Hasil yg dapat diharapkan dari pencapaian ilmu lahir tentang berbagai
hal yg bersifat pasti adalah surga: semua yg akan dilihatnya di sana
adalah manifestasi sifat-sifat Allah dalam bentuk cahaya. Sesempurna apa
pun pengetahuannya mengenai hal-hal yg nyata dan abstrak takkan bisa
membantunya memasuki kawasan suci, yg dekat kepada Allah. Seseorang
harus terbang menuju ke sana. Agar bisa terbang, ia butuh dua sayap.

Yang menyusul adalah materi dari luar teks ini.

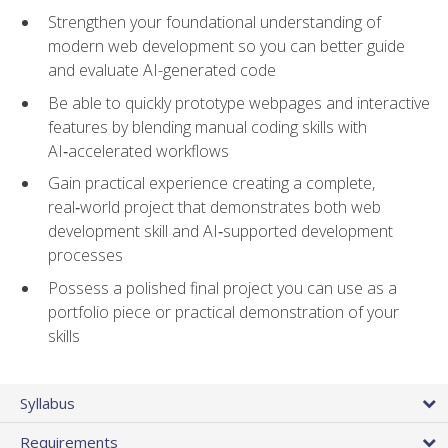
Strengthen your foundational understanding of
modern web development so you can better guide
and evaluate AI-generated code
Be able to quickly prototype webpages and interactive
features by blending manual coding skills with
AI‑accelerated workflows
Gain practical experience creating a complete,
real‑world project that demonstrates both web
development skill and AI‑supported development
processes
Possess a polished final project you can use as a
portfolio piece or practical demonstration of your
skills
Syllabus
Requirements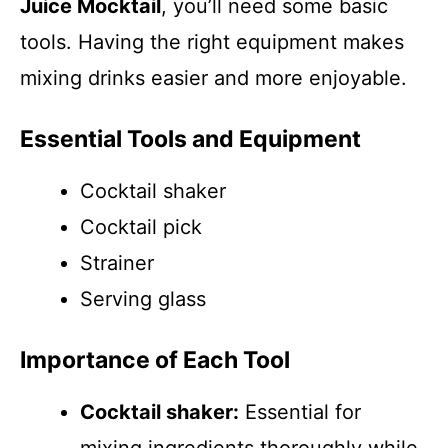
Juice Mocktail
, you’ll need some basic
tools. Having the right equipment makes
mixing drinks easier and more enjoyable.
Essential Tools and Equipment
Cocktail shaker
Cocktail pick
Strainer
Serving glass
Importance of Each Tool
Cocktail shaker:
Essential for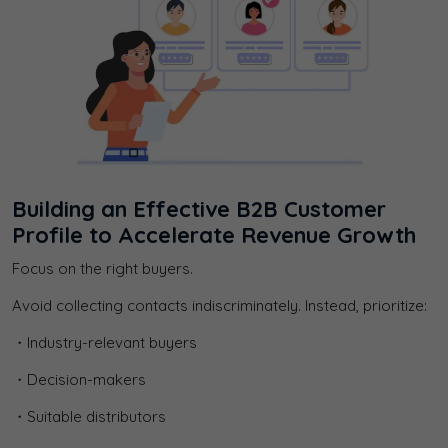
Building an Effective B2B Customer
Profile to Accelerate Revenue Growth
Focus on the right buyers.
Avoid collecting contacts indiscriminately. Instead, prioritize:
・Industry-relevant buyers
・Decision-makers
・Suitable distributors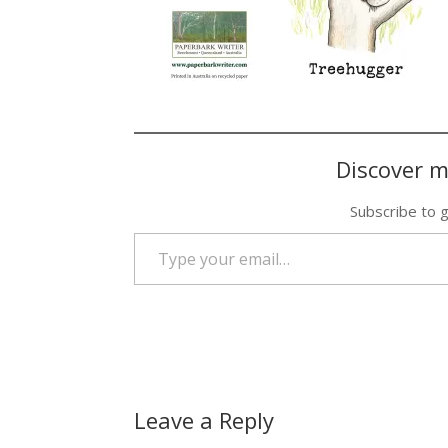
Discover m
Subscribe to g
Type your email…
Leave a Reply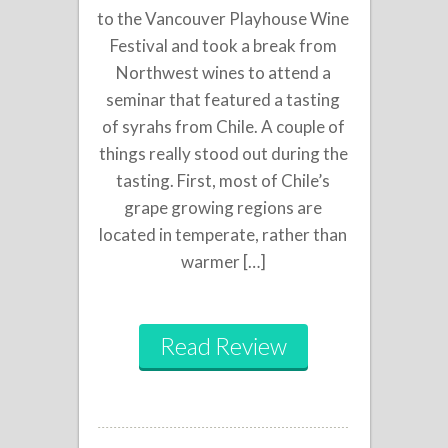
to the Vancouver Playhouse Wine
Festival and took a break from
Northwest wines to attend a
seminar that featured a tasting
of syrahs from Chile. A couple of
things really stood out during the
tasting. First, most of Chile’s
grape growing regions are
located in temperate, rather than
warmer […]
Read Review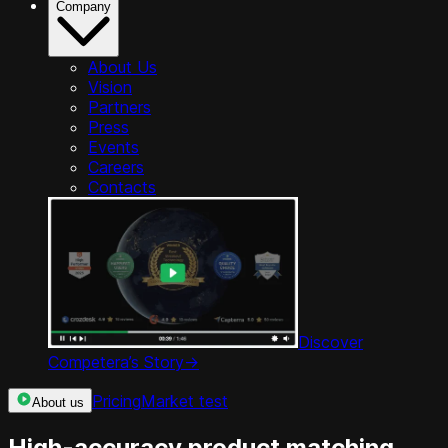
Company
About Us
Vision
Partners
Press
Events
Careers
Contacts
Discover
Competera’s Story
->
Pricing
Market test
About us
High-accuracy product matching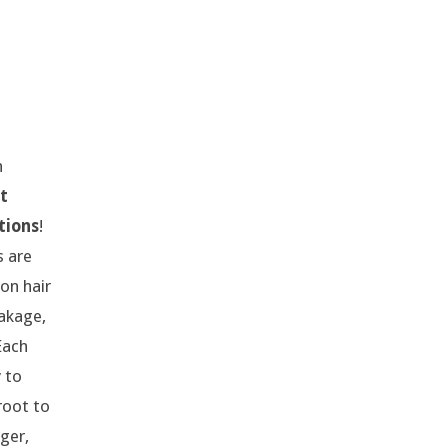
h
t
tions
!
s are
on hair
eakage,
 Each
 to
root to
nger,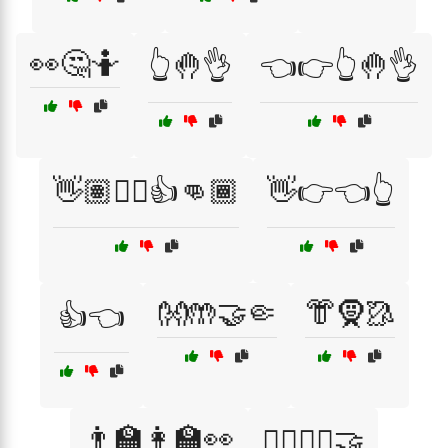
👀🤔🤷
👆🤚👌
👈👉👆🤚👌
👋🏽✋🏻👍👊🏾
👋👉👈👆
👐🤲🤝🤏
👘🧕🥻
👍👈
👨‍🏫👩‍🏫👀
👨‍⚕️👩‍⚕️🤝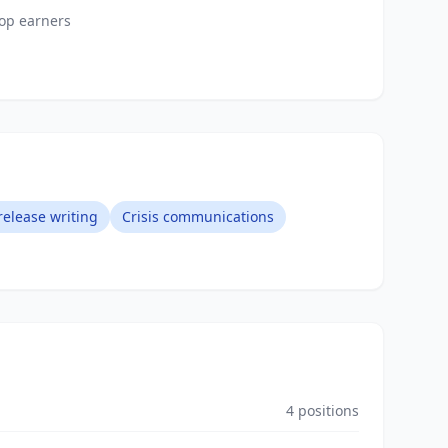
top earners
release writing
Crisis communications
4
positions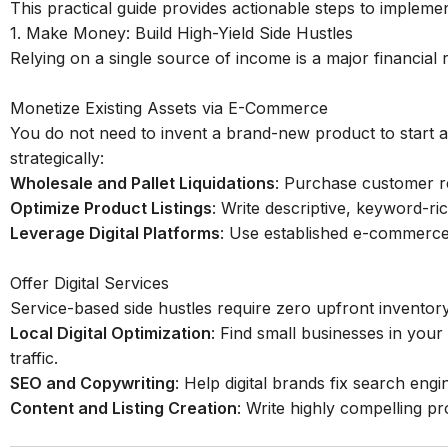
This practical guide provides actionable steps to implement
1. Make Money: Build High-Yield Side Hustles
Relying on a single source of income is a major financial r
Monetize Existing Assets via E-Commerce
You do not need to invent a brand-new product to start a
strategically:
Wholesale and Pallet Liquidations
: Purchase customer ret
Optimize Product Listings
: Write descriptive, keyword-ri
Leverage Digital Platforms
: Use established e-commerce
Offer Digital Services
Service-based side hustles require zero upfront inventory
Local Digital Optimization
: Find small businesses in your 
traffic.
SEO and Copywriting
: Help digital brands fix search engi
Content and Listing Creation
: Write highly compelling pr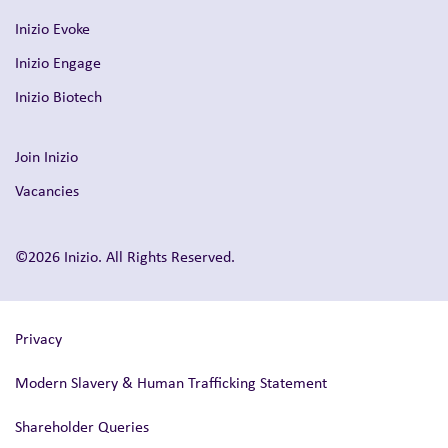
Inizio Evoke
Inizio Engage
Inizio Biotech
Join Inizio
Vacancies
©2026 Inizio. All Rights Reserved.
Privacy
Modern Slavery & Human Trafficking Statement
Shareholder Queries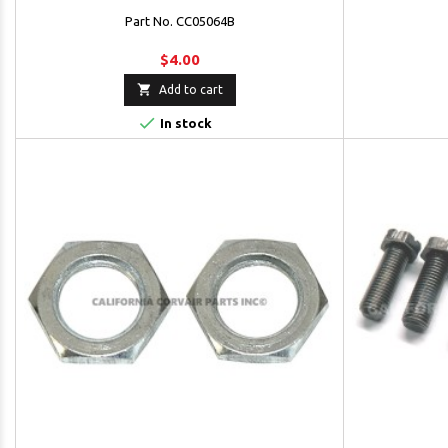
Part No. CC05064B
$4.00

Add to cart

In stock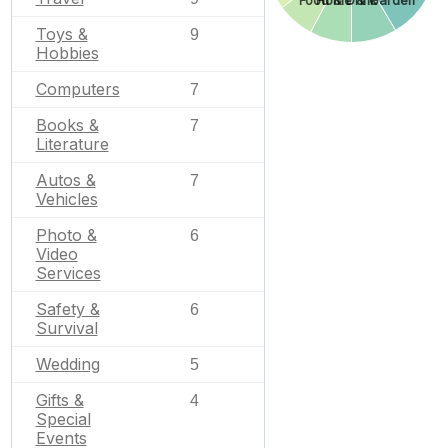
Home & Garden
Food & Drink
Toys &
9
Hobbies
Computers
7
Books &
7
Literature
Autos &
7
Vehicles
Photo &
6
Video
Services
Safety &
6
Survival
Wedding
5
Gifts &
4
Special
Events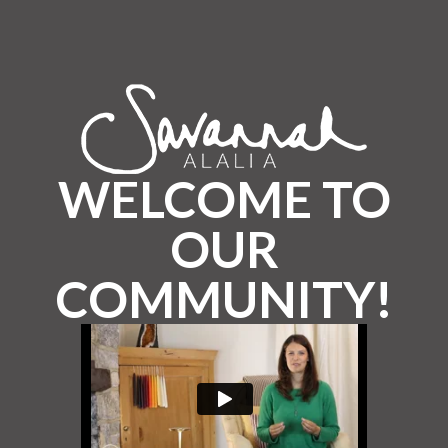
WELCOME TO
OUR
COMMUNITY!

Hamba sejati Allah adalah orang yg terbang ke sana dengan sayap ilmu
lahir dan batin, tak pernah berhenti di tengah jalan, dan tak pernah
terhambat. Dalam sebuah hads qudsi, Allah berfirman:
“Hamba-Ku, jika
kau ingin berada di dekat-Ku, jangan menaruh perhaian terhadap dunia
ini, atau alam malakut, atau bahkan alam yg lebih tinggi tempat kau
menerima sifat-sifat ketuhanan-Ku.”
Alam materi ini adalah
godaan atau setan bagi orang berilmu. Alam malakut adalah godaan bagi
kaum bijak, dana alam sifat-sifat Ilahi adalah godaan bagi ahli hakikat.
Siapa saja yg merasa puas pada salah satunya, ia tertolak dari karunia
Allah yg akan membuatnya lebih dekat kepada-Nya. Jika seseorang
terperdaya oleh semua godaan ini, ia akan berhenti, tak bisa meneruskan
langkah, dan tak kuasa bergerak ke tempat yg lebih tinggi lagi. Meskipun
bertujuan unuk mendekatkan diri kepada Sang Pencipta ia takkan pernah
bisa mencapainya. Ia terhalang; ia hanya memiliki sebelah sayap.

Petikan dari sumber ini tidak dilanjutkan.